| TRAVAIL DEMANDÉ |
1) Dans le texte sur la censure d'Internet en Tunisie, relevez toutes les organisations dont les serveurs sont systématiquement interdits d'accès.
2) Recopiez fidèlement le passage du texte sur la censure d'Internet en Tunisie qui débute aux mots « De plus, l'ATI » et se termine après les mots « voies non autorisées. ».
3) Répondez brièvement aux questions suivantes à partir du texte sur la censure d'Internet en Tunisie.
(a) Qui préside l'Agence Tunisienne pour l'Internet ?
(b) En quelle année l'appareil d'État manifeste-t-il sa volonté d'être prêt pour « l'ère de l'information » ?
(c) À quelle fréquence les fournisseurs d'accès doivent-ils remettre la liste de leurs abonnés à l'opérateur public ?

| TEXTE FOURNI |
○ ○ ○ ○ ○ ○ ○
A l'exception de la Libye, l'Irak et la Syrie, toutes les populations civiles du Maghreb et du Moyen-Orient disposent aujourd'hui d'un accès au réseau Internet. Cependant, dans plusieurs pays de la région, dont la Tunisie, un dispositif juridique et technique a été mis sur pied pour restreindre la circulation de l'information.
La croyance largement répandue qui veut que le réseau soit, sinon impossible, difficile à contrôler, découle d'un malentendu. En réalité, c'est techniquement réalisable, et le contrôle qui en résulte est strict et efficace, fort analogue à celui de l'immigration dans un aéroport international(1).
En Tunisie, l'organisme chargé de réglementer Internet est l'ATI, l'Agence Tunisienne pour l'Internet, que préside la fille du président Ben Ali. Ladite agence contrôle la seule passerelle reliant le pays au réseau mondial, et en délègue l'accès à six fournisseurs de services nationaux, dont PlaNet et GlobalNet, qui se partagent le secteur commercial et privé.
Les directives de l'ATI affectent donc, en amont, tous les types d'utilisation et dans tous les secteurs, par exemple le blocage de sites Web jugés préjudiciables. Une liste noire donc, gardée au secret, visant, officiellement(2 ) du moins, à préserver une société traditionnelle de ces vices venus d'ailleurs la pornographie en premier lieu.
Mais que constate-t-on sur le terrain? Tout d'abord, que l'accès aux sites pornographiques se fait sans peine, ensuite et surtout, que les serveurs d'Amnesty International, Reporters sans Frontières, Human Rights Watch ou encore celui du Comité de Défense des Journalistes(3), sont systématiquement interdits d'accès.
Qu'une censure politique se dissimule sous les dehors d'une rhétorique aux accents de morale et de tradition ne doit pas étonner. Le double langage est en effet la marque de fabrique du régime de Carthage(4). Mais ce qui peut surprendre de prime abord, c'est que la censure du réseau est menée parallèlement à sa promotion.
Dès 1997, l'appareil d'Etat manifeste sa volonté d'être prêt pour «l'ère de l'information» et multiplie les efforts en ce sens: simplification de la procédure d'abonnement et réduction des coûts; financement d'un réseau de 'publinets', ces kiosques de consultation répartis sur l'ensemble du territoire. L'objectif est de rendre Internet accessible à tous et partout.
Simultanément, l'usage d'Internet est soumis à une législation spéciale(5) . Ainsi, les fournisseurs d'accès sont obligés de remettre mensuellement la liste de leurs abonnés à l'opérateur public lire l'ATI. Le contenu des sites hébergés sur les serveurs tunisiens dont le prestataire est garant ne doit pas enfreindre «l'ordre public» ou «les bonnes murs».
De plus, l'ATI applique à sa guise des mesures extra-juridiques, comme le filtrage des emails à destination de l'étranger, attesté par les nombreux délais et pertes de messages. Egalement inavoué, le verrouillage des routers(6) fournis aux entreprises tunisiennes pour empêcher le transit de l'information par des voies non autorisées.
Mais la contradiction n'est qu'apparente. Ce qui permet ce mélange de stratégie affirmative et répressive, c'est la garantie que représente le système de censure au cur de l'Internet tunisien. Mais quelle garantie précisément? Et à quel prix?
○ ○ ○ ○ ○ ○ ○
| LIGNES DE DONNÉES |
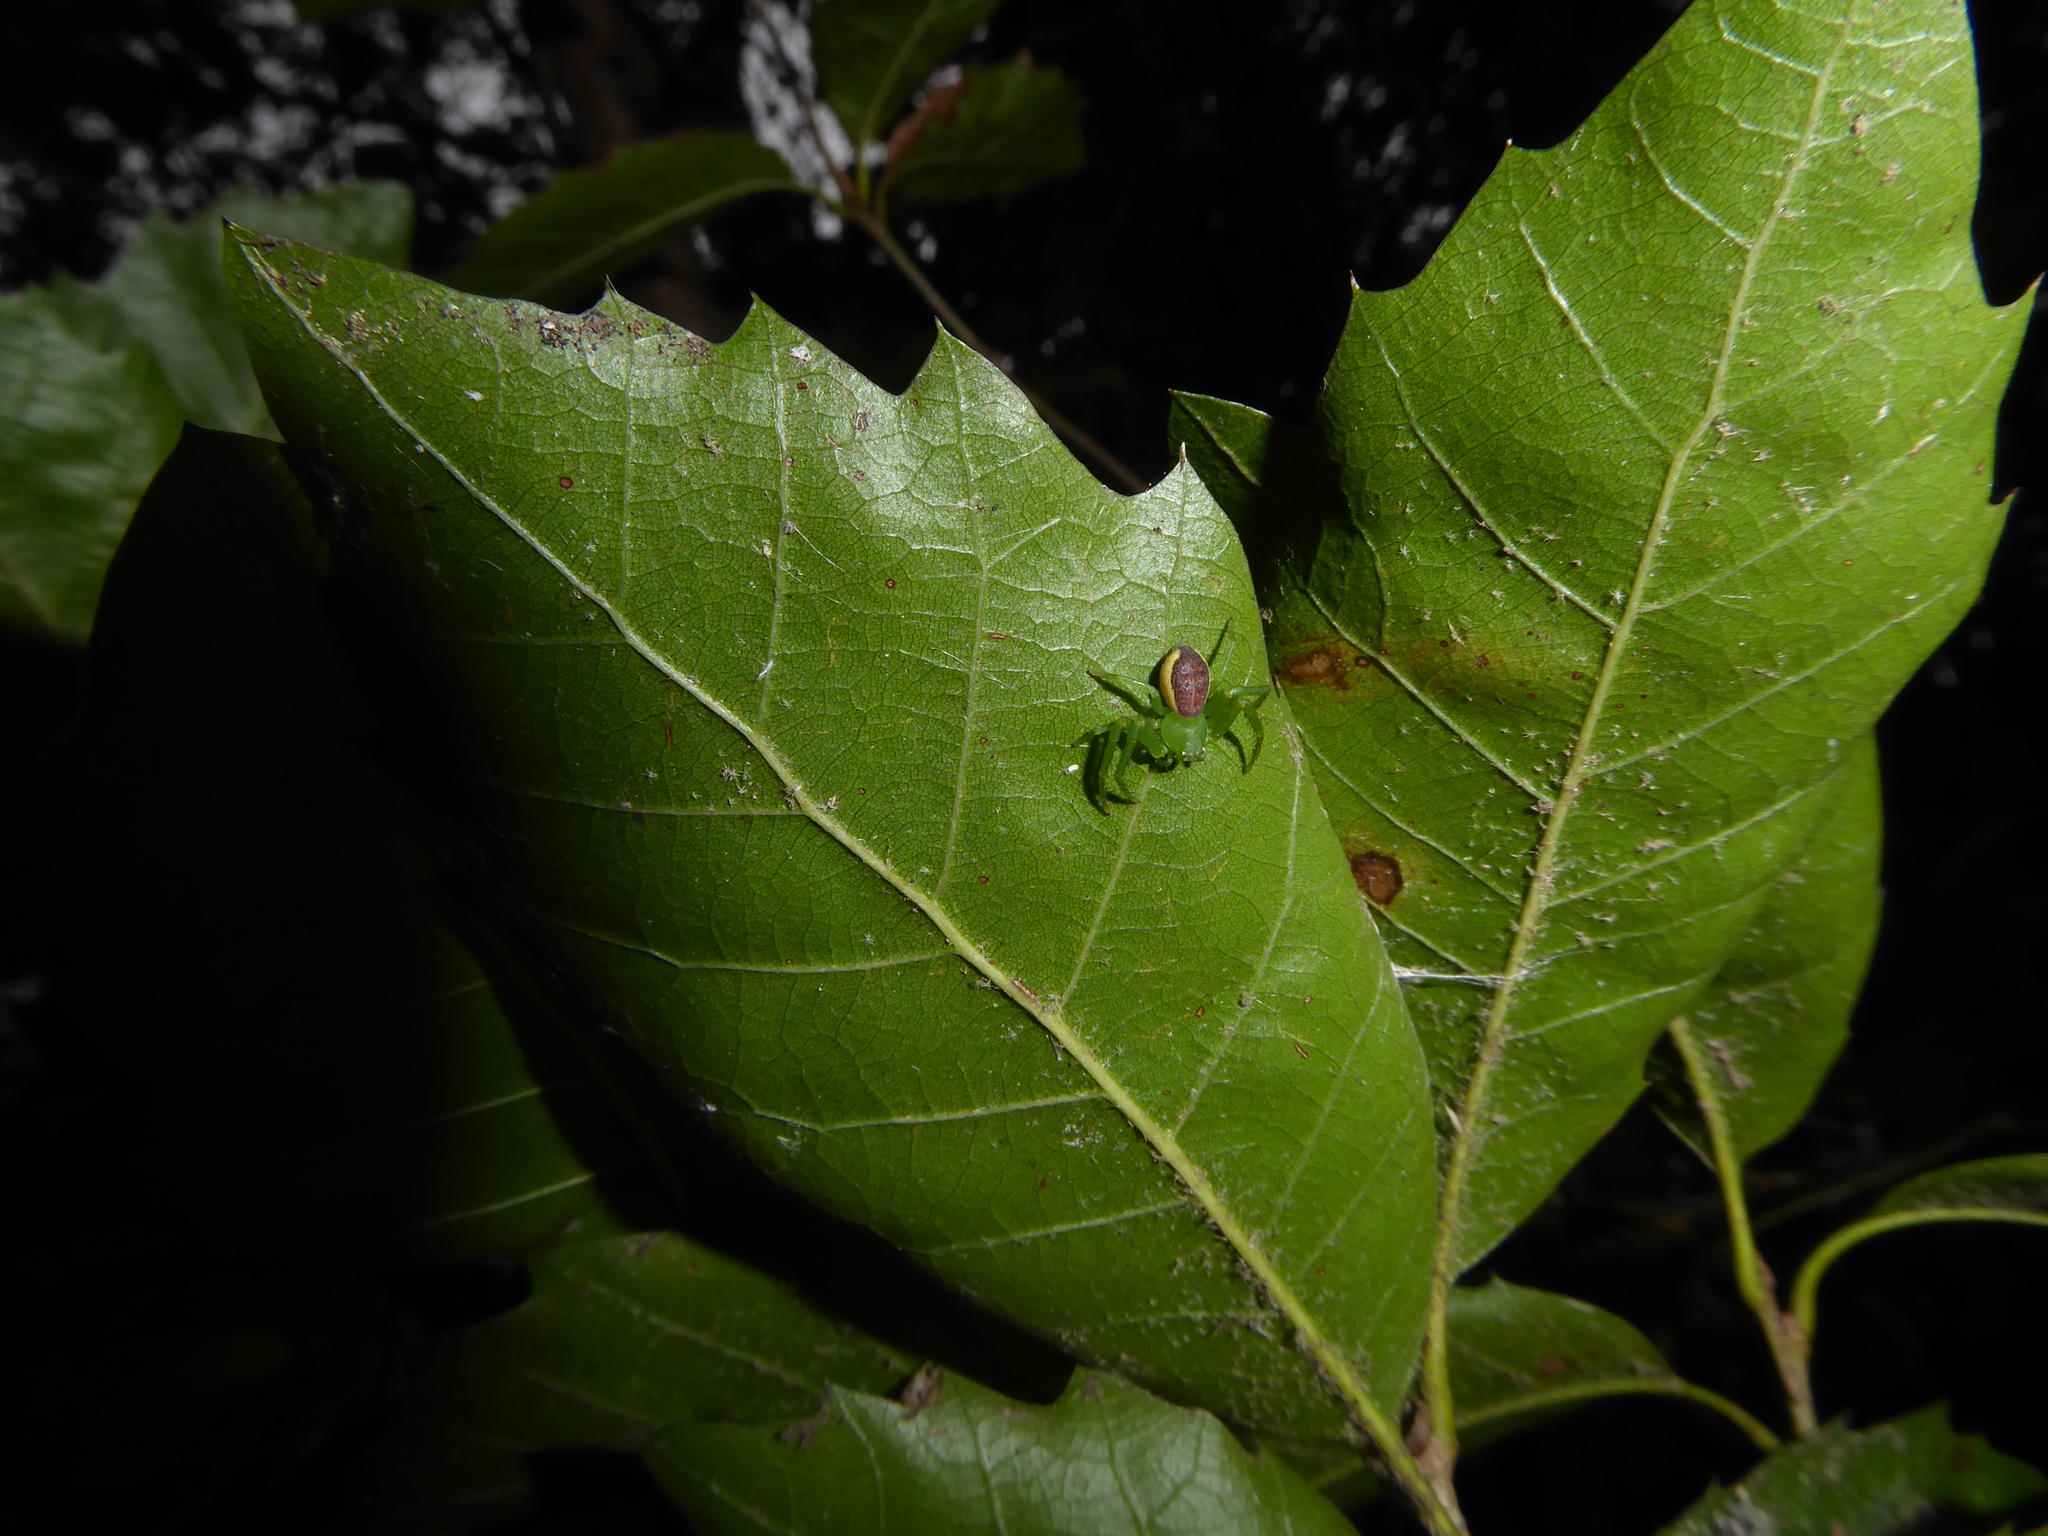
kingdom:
○ ○ ○ ○ ○ ○ ○
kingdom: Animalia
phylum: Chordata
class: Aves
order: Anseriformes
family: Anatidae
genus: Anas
○ ○ ○ ○ ○ ○ ○
| RÉPONSES CORRECTES |
1)
Amnesty International
Reporters sans Frontières
Human Rights Watch
Comité de Défense des Journalistes

2)
De plus, l'ATI applique à sa guise des mesures extra-juridiques, comme le filtrage des emails à destination de l'étranger, attesté par les nombreux délais et pertes de messages. Egalement inavoué, le verrouillage des routers(6) fournis aux entreprises tunisiennes pour empêcher le transit de l'information par des voies non autorisées.

3)
(a) La fille du président Ben Ali.
(b) En 1997.
(c) Mensuellement.